[Dataset items]
• • • • •
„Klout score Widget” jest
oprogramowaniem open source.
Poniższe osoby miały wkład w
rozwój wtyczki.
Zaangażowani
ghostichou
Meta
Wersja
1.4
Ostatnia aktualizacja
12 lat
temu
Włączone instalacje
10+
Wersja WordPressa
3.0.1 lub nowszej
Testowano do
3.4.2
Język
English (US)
• • • • •
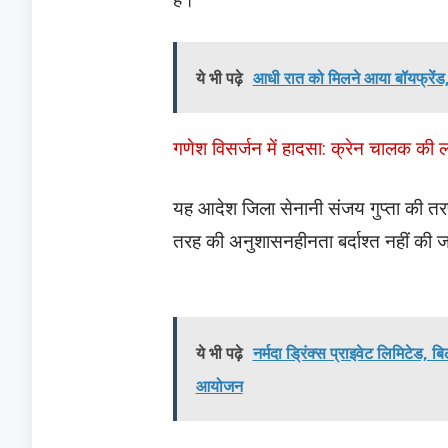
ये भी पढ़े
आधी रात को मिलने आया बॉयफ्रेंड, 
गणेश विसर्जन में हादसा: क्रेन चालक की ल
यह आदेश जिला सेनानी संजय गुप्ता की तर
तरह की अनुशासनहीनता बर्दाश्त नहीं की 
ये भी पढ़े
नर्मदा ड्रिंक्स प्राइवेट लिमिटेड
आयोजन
• • • • •
== EXERCISE GOAL ==
Please give again the lines above between the line holding "Poniższe osoby miały wkład w" and the line holding "English (US)", inclusive, exactly as they are and with nothing added.

== YOUR SOLUTION ==
Poniższe osoby miały wkład w
rozwój wtyczki.
Zaangażowani
ghostichou
Meta
Wersja
1.4
Ostatnia aktualizacja
12 lat
temu
Włączone instalacje
10+
Wersja WordPressa
3.0.1 lub nowszej
Testowano do
3.4.2
Język
English (US)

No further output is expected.